Toyota, MIT researchers develop risk-based intersection model
Author Charlotte Hathway | 05 November 2019
Autonomous cars might soon be able to “reason” whether it’s safe to merge at tricky intersections
MIT and Toyota research engineers have developed a system for autonomous vehicles that can ‘see around corners’
MIT and Toyota researchers have designed a new model to help autonomous vehicles determine when it’s safe to merge into traffic at intersections with obstructed views.
The model uses its own uncertainty to estimate the risk of potential collisions or other traffic disruptions at such intersections. It weighs several critical factors, including all nearby visual obstructions, sensor noise and errors, the speed of other cars, and even the attentiveness of other drivers.
Based on the measured risk, the system may advise the car to stop, pull into traffic, or nudge forward to gather more data.
This compares with existing automated systems that require direct visibility of the objects the vehicle must avoid; those systems can fail when their line of sight is blocked by nearby buildings or other obstructions.
“When you approach an intersection there is potential danger for collision. Cameras and other sensors require line of sight. If there are occlusions, they don’t have enough visibility to assess whether it’s likely that something is coming,” commented Daniela Rus, director of the Computer Science and Artificial Intelligence Laboratory (CSAIL) and the Andrew and Erna Viterbi Professor of Electrical Engineering and Computer Science.
“In this work, we use a predictive-control model that’s more robust to uncertainty, to help vehicles safely navigate these challenging road situations.”
The system has been tested in more than 100 trials of remote-controlled cars turning left at a busy, obstructed intersection in a mock city, with other cars constantly driving through the cross street. Experiments involved fully autonomous cars and cars driven by humans but assisted by the system.
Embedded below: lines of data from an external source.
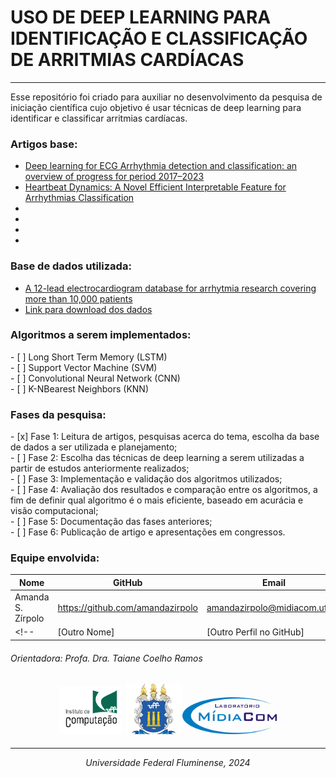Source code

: <h1>USO DE DEEP LEARNING PARA IDENTIFICAÇÃO E CLASSIFICAÇÃO DE
ARRITMIAS CARDÍACAS</h1>
<hr>
Esse repositório foi criado para auxiliar no desenvolvimento da pesquisa de iniciação científica
cujo objetivo é usar técnicas de deep learning para identificar e classificar arritmias cardíacas.
<br>

<h3>Artigos base:</h3>
<ul>
    <li><a href="https://www.frontiersin.org/articles/10.3389/fphys.2023.1246746/full">Deep learning for ECG Arrhythmia detection and classification: an overview of progress for period 2017–2023</a>
    <li><a href="https://ieeexplore.ieee.org/stamp/stamp.jsp?tp=&arnumber=10217821">Heartbeat Dynamics: A Novel Efficient Interpretable Feature for Arrhythmias Classification</a>
    <li><a href=""></a>
    <li><a href=""></a>
    <li><a href=""></a>
    <li><a href=""></a>
</ul>

<h3>Base de dados utilizada:</h3>
<ul>
    <li><a href="https://www.kaggle.com/datasets/erarayamorenzomuten/chapmanshaoxing-12lead-ecg-database/data">A 12-lead electrocardiogram database for arrhytmia research covering more than 10,000 patients</a>
    <li><a href="https://www.kaggle.com/datasets/erarayamorenzomuten/chapmanshaoxing-12lead-ecg-database/data">Link para download dos dados</a>
</ul>


<h3>Algoritmos a serem implementados:</h3>
- [ ] Long Short Term Memory (LSTM)
<br>
- [ ] Support Vector Machine (SVM)
<br>
- [ ] Convolutional Neural Network (CNN)
<br>
- [ ] K-NBearest Neighbors (KNN)
<br>

<h3>Fases da pesquisa:</h3>
- [x] Fase 1: Leitura de artigos, pesquisas acerca do tema, escolha da base de dados a ser utilizada e planejamento;
<br>
- [ ] Fase 2: Escolha das técnicas de deep learning a serem utilizadas a partir de estudos anteriormente realizados;
<br>
- [ ] Fase 3: Implementação e validação dos algoritmos utilizados;
<br>
- [ ] Fase 4: Avaliação dos resultados e comparação entre os algoritmos, a fim de definir qual algoritmo é o mais eficiente, baseado em acurácia e visão computacional;
<br>
- [ ] Fase 5: Documentação das fases anteriores;
<br>
- [ ] Fase 6: Publicação de artigo e apresentações em congressos.

<h3>Equipe envolvida:</h3>

| Nome            | GitHub                  | Email                  |
| --------------- | ----------------------- | ---------------------- |
| Amanda S. Zírpolo      | https://github.com/amandazirpolo  | amandazirpolo@midiacom.uff.br |
<!--| [Outro Nome]     | [Outro Perfil no GitHub]| [Outro Email]         |-->

<h6>Orientadora: Profa. Dra. Taiane Coelho Ramos</h6>

<h2 align="center"> <img = src="images/logo_ic.png" width=20%> <img = src="images/download-removebg-preview.png" width=18%><img = src="images/image-2.png" width=30%></h2>
<hr>
<p align="center">
<i> Universidade Federal Fluminense, 2024</i>
</p>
In all cases, the system successfully helped the cars avoid collision from 70 to 100 percent of the time, depending on various factors. Other similar models implemented in the same remote-control cars sometimes couldn’t complete a single trial run without a collision.
The researchers plan to advance the system further through including other challenging risk factors in the model, such as the presence of pedestrians in and around the road junction.